Extract from the entries below, exactly as given, only the lines from the line containing "PSC NO: 119 - Electric Supplement Type: CANC" to the line containing "The effective dates", both lines included.

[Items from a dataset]

--- START ---

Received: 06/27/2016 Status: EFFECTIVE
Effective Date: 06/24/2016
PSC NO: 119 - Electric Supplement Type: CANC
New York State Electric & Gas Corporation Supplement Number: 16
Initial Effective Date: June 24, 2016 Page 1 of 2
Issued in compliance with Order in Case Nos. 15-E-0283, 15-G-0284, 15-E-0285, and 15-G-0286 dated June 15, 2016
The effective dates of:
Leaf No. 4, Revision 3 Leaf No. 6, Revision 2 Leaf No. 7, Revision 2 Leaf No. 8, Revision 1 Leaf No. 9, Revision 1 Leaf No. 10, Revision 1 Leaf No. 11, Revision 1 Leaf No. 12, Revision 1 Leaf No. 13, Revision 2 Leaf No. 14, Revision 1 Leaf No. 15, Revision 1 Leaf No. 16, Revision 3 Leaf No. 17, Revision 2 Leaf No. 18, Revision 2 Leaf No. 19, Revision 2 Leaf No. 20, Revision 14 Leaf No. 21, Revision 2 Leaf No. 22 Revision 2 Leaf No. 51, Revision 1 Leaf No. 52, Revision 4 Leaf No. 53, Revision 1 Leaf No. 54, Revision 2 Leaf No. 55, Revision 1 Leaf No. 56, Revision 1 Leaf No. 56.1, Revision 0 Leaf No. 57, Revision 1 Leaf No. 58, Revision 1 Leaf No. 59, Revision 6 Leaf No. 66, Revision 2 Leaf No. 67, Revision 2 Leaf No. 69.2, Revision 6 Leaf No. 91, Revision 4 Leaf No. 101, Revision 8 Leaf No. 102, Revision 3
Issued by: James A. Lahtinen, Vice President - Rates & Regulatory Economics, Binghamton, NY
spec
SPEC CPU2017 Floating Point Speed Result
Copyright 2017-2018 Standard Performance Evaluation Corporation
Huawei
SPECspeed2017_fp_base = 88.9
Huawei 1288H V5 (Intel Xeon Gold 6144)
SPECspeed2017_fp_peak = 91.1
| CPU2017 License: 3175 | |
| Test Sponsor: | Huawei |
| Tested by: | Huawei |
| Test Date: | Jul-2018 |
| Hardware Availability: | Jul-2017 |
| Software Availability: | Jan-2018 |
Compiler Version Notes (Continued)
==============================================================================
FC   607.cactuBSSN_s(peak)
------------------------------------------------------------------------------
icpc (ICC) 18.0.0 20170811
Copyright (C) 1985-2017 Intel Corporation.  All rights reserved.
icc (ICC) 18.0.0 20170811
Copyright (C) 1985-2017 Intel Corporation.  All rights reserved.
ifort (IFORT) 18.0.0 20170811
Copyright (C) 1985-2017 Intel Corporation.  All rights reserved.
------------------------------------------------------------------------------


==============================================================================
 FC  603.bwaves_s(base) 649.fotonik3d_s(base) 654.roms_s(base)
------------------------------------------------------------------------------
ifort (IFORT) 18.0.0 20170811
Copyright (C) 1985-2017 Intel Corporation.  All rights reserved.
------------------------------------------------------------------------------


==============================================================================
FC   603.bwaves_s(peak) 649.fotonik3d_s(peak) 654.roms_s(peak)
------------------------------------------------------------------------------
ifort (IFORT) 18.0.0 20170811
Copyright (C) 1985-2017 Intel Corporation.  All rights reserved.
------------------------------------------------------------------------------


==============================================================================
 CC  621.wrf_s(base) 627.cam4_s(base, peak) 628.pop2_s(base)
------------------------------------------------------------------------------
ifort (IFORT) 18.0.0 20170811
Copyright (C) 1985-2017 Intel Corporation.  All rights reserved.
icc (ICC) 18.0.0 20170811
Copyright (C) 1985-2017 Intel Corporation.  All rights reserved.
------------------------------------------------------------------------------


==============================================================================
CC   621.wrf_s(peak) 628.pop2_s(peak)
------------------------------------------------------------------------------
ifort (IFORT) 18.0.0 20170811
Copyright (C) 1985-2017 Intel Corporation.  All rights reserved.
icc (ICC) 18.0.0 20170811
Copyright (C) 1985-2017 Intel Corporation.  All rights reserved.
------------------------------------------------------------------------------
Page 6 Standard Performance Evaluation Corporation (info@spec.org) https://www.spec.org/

--- END ---

— Output of the exercise —
PSC NO: 119 - Electric Supplement Type: CANC
New York State Electric & Gas Corporation Supplement Number: 16
Initial Effective Date: June 24, 2016 Page 1 of 2
Issued in compliance with Order in Case Nos. 15-E-0283, 15-G-0284, 15-E-0285, and 15-G-0286 dated June 15, 2016
The effective dates of:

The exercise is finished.